START Document text

Posted on Sep 8, 2011
AP / Brennan Linsley

An unidentified detainee peers out from his cell inside the Camp Delta detention facility at Guantanamo Bay in 2006.

By Robert Scheer

For a decade, the main questions about 9/11 have gone unanswered while the alleged perpetrators who survived the attacks have never been publicly cross-examined as to their methods and motives. It is not conspiratorial but rather obviously plausible to suggest that they have been kept out of sight because legal due process, constitutionally guaranteed to even the most heinous of criminals, might provide information that our government would find embarrassing.

We remain in ignorance as to what drove religious zealots formerly allied with the United States to turn against us, and what was the role of our ally, Saudi Arabia, the country of origin for most of the hijackers and their financing. Why in the aftermath of the attack did the United States embrace Pakistan, which was one of only three governments (Saudi Arabia and the United Arab Emirates were the others) to diplomatically recognize the Taliban and which turned out to be harboring the fugitive Osama bin Laden? And why did we instead invade Iraq, a nation known to be engaged in a deadly war with bin Laden and his al-Qaida?

How little we know about the origins of the Sept. 11 attacks is laid out in the disclaimer on Page 146 of the official 9/11 presidential commission report. A box on that page states clearly that the conventional narrative of how those portentous events unfolded is based largely on the interrogation under torture of key witnesses who have never been permitted a single moment in a publicly observed court of law.

END Document text

### Task to carry out
Copy the 9/11 commentary above in full, word for word.

START Given data

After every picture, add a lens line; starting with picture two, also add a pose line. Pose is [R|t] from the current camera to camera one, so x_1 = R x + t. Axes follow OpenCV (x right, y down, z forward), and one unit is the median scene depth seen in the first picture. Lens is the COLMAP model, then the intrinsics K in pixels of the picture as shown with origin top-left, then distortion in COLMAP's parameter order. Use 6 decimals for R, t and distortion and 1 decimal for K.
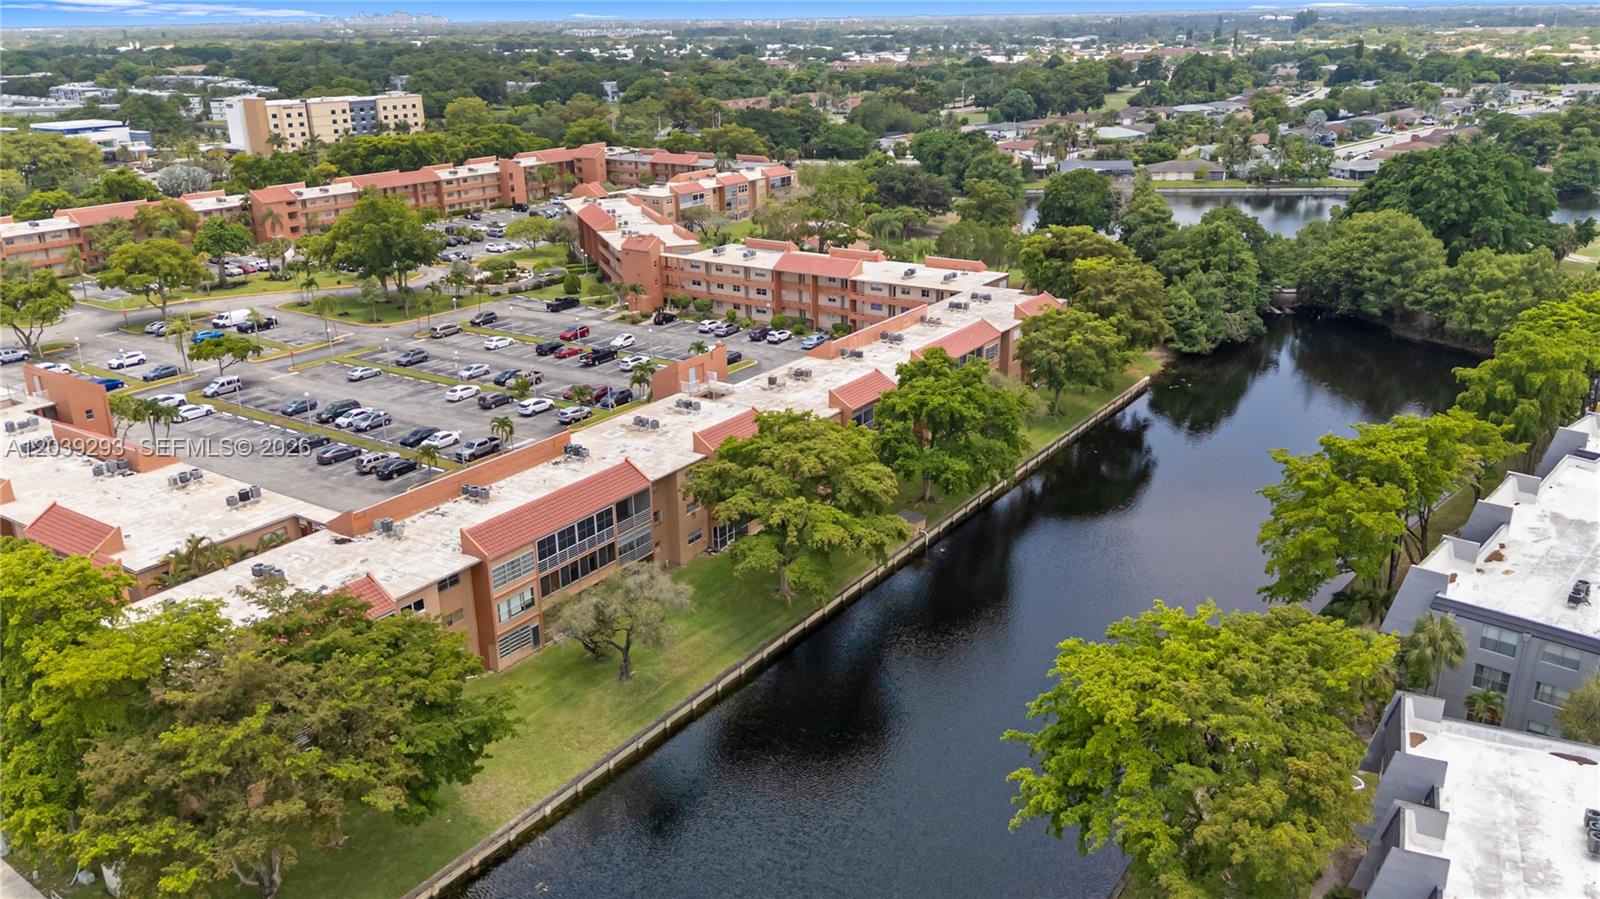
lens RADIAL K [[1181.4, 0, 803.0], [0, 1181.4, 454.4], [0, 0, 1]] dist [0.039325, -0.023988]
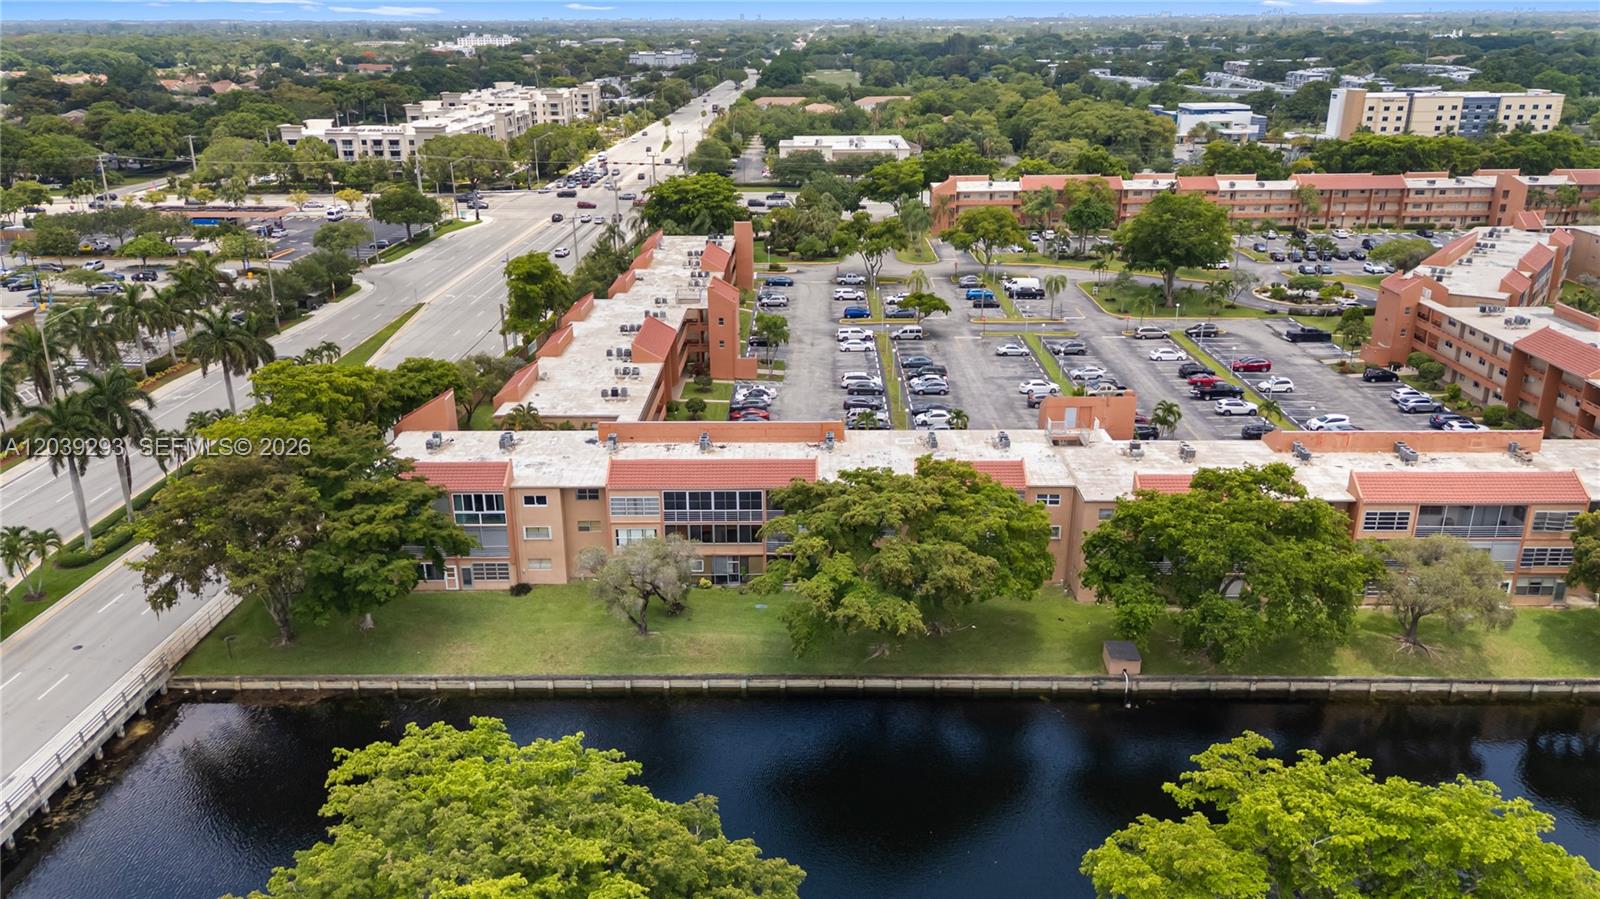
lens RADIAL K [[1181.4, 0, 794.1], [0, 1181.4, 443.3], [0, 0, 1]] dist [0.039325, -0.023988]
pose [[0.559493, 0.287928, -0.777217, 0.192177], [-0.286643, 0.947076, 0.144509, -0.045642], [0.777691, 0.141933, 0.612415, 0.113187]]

END Given data

### Exercise output
Posted on Sep 8, 2011
AP / Brennan Linsley

An unidentified detainee peers out from his cell inside the Camp Delta detention facility at Guantanamo Bay in 2006.

By Robert Scheer

For a decade, the main questions about 9/11 have gone unanswered while the alleged perpetrators who survived the attacks have never been publicly cross-examined as to their methods and motives. It is not conspiratorial but rather obviously plausible to suggest that they have been kept out of sight because legal due process, constitutionally guaranteed to even the most heinous of criminals, might provide information that our government would find embarrassing.

We remain in ignorance as to what drove religious zealots formerly allied with the United States to turn against us, and what was the role of our ally, Saudi Arabia, the country of origin for most of the hijackers and their financing. Why in the aftermath of the attack did the United States embrace Pakistan, which was one of only three governments (Saudi Arabia and the United Arab Emirates were the others) to diplomatically recognize the Taliban and which turned out to be harboring the fugitive Osama bin Laden? And why did we instead invade Iraq, a nation known to be engaged in a deadly war with bin Laden and his al-Qaida?

How little we know about the origins of the Sept. 11 attacks is laid out in the disclaimer on Page 146 of the official 9/11 presidential commission report. A box on that page states clearly that the conventional narrative of how those portentous events unfolded is based largely on the interrogation under torture of key witnesses who have never been permitted a single moment in a publicly observed court of law.